Посетители: Попов и Маковицкий. Письмо милое от Доры и интересное от Муромцевой. Ходили с Сашей в Кореиз покупать прислуге вино, апельсины и угощения для встречи нового года. Мы тоже собираемся его встречать, хотя я не люблю этого полупразднества. Сидят, едят, и вдруг в двенадцать часов ночи что-то должно случиться.
1902
Вчера тихо встретили новый год в семье. Лев Николаевич раньше лег спать, чувствовал себя дурно после ванны. Утром Классен с чудесными фиалками.
Переписываю понемногу «О религии» Льва Николаевича. Умно, но чего-то мало, хочется больше горячности, силы убеждения.
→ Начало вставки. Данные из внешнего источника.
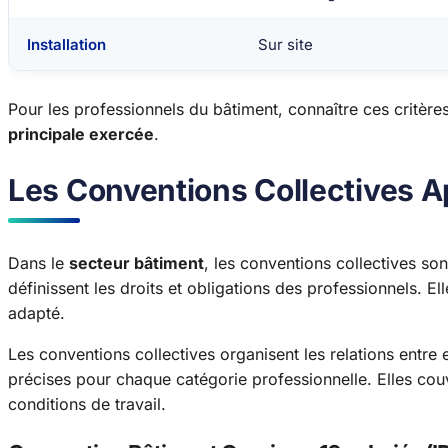
Installation
Sur site
Pour les professionnels du bâtiment, connaître ces critères
principale exercée
.
Les Conventions Collectives A
Dans le
secteur bâtiment
, les conventions collectives son
définissent les droits et obligations des professionnels. E
adapté.
Les conventions collectives organisent les relations entre
précises pour chaque catégorie professionnelle. Elles cou
conditions de travail.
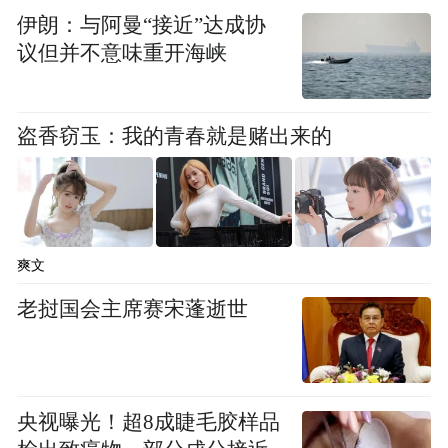
伊朗：与阿曼“接近”达成协
所有人。
议但并不意味重开海峡
从《Mystic》深处探索的吸引力，到
《Rising》中破晓而出的激昂，再到《Roller
盗香窃玉：我的青春就是赌出来的
Coaster》里执握方向的坚定，以及《Dance
The Night》全然释放的绚烂，他们的舞台如
同一场渐进的情感旅程。主舞星羽的力道与
控制赋予表演美感，主唱Matthew的嗓音清亮
爽文
而富有叙事感，队长Alex稳健地凝聚着团队
老挝国会主席赛宋蓬逝世
气场，RAP担当XP用独特的节奏感注入个性
色彩，副主唱YUAN则以柔和细腻的声线铺
就情感基底。五人各司其职又交融无间，舞
央视曝光！超8成睫毛胶样品
步齐整时如潮汐涌动，情感迸发时又似星辰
Ходили с Таней и Ольгой в юсуповский парк и к морю. Летний теплый день. У моря Горький с женой. Приезжал доктор Альтшулер. Приходила наша вся прислуга ряженые, топтались и плясали, и скучно; скучно мне это, совсем я из всего этого выросла.
Играли в винт Лев Николаевич, Гольденвейзер, Сережа и немец-управляющий Классен. Написала вечером пять писем, довязала шарф и подарила Илье Васильевичу и повару. Получила милое письмо от Сони и Глебовой, порадовалась, что там, далеко, есть счастливые две семьи моих детей: Ильи и Миши. Какой-то будет новорожденный второй Ваничка Толстой! Такого, какой был первый, – уже не может быть! А как бы он радовался, что у его любимого брата Миши есть тоже Ваничка.